On vous passe les détails, mais l’étude a montré une vidange gastrique sensiblement plus lente pour ceux qui ont bu du vin. «De façon générale, l’alcool ralentit en effet le travail de l’estomac», confirme le Dr Maillard. Et que penser du petit verre de kirch pour pousser le tout? «C’est plutôt pour stimuler l’appétit. Quand on est un peu écœuré, ça donne un coup de fouet. Mais ce n’est vraiment pas recommandé du point de vue de la digestion.» Pour éviter la sensation d’avoir avalé une pierre, le thé noir présenterait donc un léger avantage. Parce qu’il est chaud? «Non, on peut aussi bien choisir de l’eau. Car sauf à boire vraiment glacé, le liquide arrive à température corporelle entre la bouche et l’estomac.» Le spécialiste déconseille en revanche l’eau gazeuse: «les bulles de CO2 vont s’accumuler, et on aura du mal à les évacuer au milieu de tout ce fromage!»
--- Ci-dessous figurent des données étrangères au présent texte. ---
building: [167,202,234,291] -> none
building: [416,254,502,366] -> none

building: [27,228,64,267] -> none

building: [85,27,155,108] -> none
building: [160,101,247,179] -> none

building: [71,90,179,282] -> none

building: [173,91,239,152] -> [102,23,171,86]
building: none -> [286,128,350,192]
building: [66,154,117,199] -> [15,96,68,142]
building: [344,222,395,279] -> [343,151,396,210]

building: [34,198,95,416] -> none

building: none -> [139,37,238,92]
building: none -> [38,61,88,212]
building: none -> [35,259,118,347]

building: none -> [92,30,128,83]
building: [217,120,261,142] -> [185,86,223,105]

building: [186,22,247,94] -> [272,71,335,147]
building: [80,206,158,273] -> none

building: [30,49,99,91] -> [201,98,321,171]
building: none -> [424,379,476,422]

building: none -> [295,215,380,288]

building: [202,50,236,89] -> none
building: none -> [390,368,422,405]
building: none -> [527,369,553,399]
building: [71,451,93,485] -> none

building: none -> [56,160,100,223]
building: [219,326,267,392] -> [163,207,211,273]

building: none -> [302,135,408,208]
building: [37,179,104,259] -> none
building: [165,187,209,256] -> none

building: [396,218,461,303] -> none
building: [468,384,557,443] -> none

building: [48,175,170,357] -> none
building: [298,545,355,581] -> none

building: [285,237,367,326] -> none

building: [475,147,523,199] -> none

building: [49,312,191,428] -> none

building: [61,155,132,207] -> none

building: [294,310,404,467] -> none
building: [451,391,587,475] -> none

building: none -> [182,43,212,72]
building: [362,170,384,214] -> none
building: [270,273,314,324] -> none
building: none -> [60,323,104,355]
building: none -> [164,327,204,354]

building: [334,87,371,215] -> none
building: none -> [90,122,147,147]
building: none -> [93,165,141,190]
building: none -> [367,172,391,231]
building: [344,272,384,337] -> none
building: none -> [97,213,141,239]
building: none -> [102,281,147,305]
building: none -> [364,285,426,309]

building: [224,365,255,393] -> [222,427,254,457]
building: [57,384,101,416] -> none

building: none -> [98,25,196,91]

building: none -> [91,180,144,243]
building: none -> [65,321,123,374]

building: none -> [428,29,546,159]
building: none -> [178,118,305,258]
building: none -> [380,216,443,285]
Des conseils de bon sens pour faire glisser
En conclusion de leur étude, les chercheurs zurichois affirment que les personnes en bonne santé peuvent continuer à apprécier la fondue avec la boisson de leur choix, sans se préoccuper outre mesure de leur confort digestif. Le Dr Maillard recommande quant à lui de bien mâcher chaque morceau et de ne pas manger (ni consommer d’alcool) de façon exagérée. Il conseille aussi de boire régulièrement de petites quantités d’eau ou de thé afin de faciliter la solubilisation des aliments. On évitera enfin d’aller au lit trop vite après le repas, car le sommeil ralentit toutes les fonctions de l’organisme, y compris la digestion.